Robert spojrzał w bok, jakby unikał mojego wzroku.
– Wiesz, sytuacja na rynku trochę się zmieniła... Ale cierpliwości, człowieku. Wiesz, kto zarabia na inwestycjach? Ci, którzy się nie wycofują przy pierwszym spadku.
Uspokoiłem się. Robert zawsze wiedział, co mówi. Do czasu. Ostatnie tygodnie były inne. Coś się zmieniało. Imprezy przestały mnie bawić, zaczynałem liczyć wydane pieniądze.
– Kochanie, widziałam piękne kolczyki... – Anka uśmiechnęła się do mnie słodko, przysuwając się bliżej.
Od jakiegoś czasu nie prosiła już, żebym kupił coś „nam”. Teraz mówiła o prezentach „dla niej”.
– Może później – rzuciłem, wyciągając telefon.
Spojrzała na mnie uważnie.
– Coś się dzieje?
– Nie, wszystko okej.
Ale nie było. Bo gdy sprawdziłem konto, zobaczyłem, że z siedmiuset tysięcy zostało mniej niż sto. A to było stanowczo za mało na życie, które prowadziłem. Tego wieczoru Waldek znowu zadzwonił.
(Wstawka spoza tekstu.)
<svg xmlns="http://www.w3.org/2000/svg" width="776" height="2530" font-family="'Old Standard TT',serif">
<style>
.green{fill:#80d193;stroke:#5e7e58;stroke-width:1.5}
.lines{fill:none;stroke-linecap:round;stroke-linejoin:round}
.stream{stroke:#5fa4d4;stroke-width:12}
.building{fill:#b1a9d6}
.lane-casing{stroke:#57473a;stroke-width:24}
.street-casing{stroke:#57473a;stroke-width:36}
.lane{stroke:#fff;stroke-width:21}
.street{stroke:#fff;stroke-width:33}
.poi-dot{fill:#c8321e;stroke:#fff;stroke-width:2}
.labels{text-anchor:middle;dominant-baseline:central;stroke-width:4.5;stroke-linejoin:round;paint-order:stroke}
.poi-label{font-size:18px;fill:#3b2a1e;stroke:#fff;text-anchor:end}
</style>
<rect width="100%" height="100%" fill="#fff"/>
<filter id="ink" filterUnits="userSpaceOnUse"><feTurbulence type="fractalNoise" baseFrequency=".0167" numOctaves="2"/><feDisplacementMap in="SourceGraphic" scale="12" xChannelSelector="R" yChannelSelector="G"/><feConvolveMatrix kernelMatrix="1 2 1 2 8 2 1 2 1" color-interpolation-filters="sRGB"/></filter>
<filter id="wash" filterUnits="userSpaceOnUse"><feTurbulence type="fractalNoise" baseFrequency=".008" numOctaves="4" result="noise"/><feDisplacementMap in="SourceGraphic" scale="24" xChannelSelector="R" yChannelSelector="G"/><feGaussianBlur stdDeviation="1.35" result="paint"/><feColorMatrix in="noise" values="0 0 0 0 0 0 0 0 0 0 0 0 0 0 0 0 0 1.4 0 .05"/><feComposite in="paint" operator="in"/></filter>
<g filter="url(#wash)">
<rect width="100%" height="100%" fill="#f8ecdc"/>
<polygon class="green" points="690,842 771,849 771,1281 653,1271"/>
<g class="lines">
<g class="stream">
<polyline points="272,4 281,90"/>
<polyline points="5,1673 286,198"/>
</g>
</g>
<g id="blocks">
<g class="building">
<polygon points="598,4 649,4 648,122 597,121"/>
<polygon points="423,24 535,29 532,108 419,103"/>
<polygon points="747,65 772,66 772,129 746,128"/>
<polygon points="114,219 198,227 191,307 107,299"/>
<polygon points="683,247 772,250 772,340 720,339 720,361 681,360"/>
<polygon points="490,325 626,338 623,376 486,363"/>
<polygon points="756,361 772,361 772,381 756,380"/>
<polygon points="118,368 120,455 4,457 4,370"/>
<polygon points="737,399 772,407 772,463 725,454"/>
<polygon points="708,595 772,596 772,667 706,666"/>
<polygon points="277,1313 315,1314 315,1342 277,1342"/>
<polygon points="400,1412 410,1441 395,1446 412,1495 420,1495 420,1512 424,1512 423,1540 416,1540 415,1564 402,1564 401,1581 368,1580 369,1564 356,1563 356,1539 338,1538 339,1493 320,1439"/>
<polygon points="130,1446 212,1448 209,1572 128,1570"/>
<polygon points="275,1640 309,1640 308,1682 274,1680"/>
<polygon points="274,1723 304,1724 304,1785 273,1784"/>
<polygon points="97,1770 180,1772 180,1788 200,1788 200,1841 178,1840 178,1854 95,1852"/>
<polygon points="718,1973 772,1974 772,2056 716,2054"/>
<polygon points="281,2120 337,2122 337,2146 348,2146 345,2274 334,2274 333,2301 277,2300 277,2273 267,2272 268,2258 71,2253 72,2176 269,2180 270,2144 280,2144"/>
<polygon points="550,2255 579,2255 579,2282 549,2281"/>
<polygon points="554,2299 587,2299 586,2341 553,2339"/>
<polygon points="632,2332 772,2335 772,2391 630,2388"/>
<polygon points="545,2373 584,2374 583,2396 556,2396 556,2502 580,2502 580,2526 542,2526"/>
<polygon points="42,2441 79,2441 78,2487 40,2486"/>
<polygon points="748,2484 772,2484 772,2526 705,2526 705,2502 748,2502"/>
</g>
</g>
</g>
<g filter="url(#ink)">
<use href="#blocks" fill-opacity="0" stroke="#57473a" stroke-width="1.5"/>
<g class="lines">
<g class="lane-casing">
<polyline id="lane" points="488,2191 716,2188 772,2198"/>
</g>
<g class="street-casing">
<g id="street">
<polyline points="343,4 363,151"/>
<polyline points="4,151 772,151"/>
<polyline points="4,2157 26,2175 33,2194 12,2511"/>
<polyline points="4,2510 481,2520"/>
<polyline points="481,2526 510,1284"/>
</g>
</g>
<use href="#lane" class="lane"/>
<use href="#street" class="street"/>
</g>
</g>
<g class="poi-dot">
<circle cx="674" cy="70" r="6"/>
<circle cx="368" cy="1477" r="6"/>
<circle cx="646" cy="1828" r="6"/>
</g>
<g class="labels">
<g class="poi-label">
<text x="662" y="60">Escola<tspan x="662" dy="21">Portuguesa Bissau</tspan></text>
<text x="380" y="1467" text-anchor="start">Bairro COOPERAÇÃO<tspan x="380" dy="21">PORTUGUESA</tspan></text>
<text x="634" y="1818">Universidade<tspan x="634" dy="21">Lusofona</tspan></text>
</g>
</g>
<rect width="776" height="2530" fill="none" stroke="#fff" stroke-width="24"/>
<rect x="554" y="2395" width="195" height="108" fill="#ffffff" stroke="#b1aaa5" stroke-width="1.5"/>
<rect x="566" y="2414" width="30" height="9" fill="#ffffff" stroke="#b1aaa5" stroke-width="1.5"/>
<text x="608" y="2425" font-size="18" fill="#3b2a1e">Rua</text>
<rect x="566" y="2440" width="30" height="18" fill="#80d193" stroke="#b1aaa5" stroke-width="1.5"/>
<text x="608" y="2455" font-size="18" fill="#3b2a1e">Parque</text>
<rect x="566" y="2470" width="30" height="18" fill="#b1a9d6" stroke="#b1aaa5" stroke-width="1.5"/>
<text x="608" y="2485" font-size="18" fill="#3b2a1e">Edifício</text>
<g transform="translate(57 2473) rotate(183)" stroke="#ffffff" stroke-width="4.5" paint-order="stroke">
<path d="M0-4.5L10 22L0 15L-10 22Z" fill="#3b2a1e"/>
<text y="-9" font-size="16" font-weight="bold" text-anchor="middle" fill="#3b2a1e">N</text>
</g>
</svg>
– Dzisiaj stawiasz kolejkę! Przecież cię stać!
Zawahałem się.
– Taa... pewnie... – powiedziałem i sięgnąłem po kurtkę.
Bo co miałem zrobić? Powiedzieć, że się kończy? Że ten sen się rozpływa? Nie. Jeszcze nie.
Dwa lata po wygrane na moje konto znowu świeciło pustkami. Samochód sprzedałem. Anka przestała odbierać telefony. Robert znalazł „nową okazję”, ale już beze mnie. Waldek? Bawił się z kimś innym. Siedziałem w pustym mieszkaniu i patrzyłem na ściany. Jeszcze niedawno było tu pełno ludzi, śmiechu, muzyki. Teraz – cisza. Pewnego dnia zapukałem do drzwi matki. Otworzyła. Nie powiedziała: „A nie mówiłam?”. Tylko patrzyła na mnie smutno.
– Mamo... miałem wszystko.
– Nie, synku. Miałeś tylko pieniądze.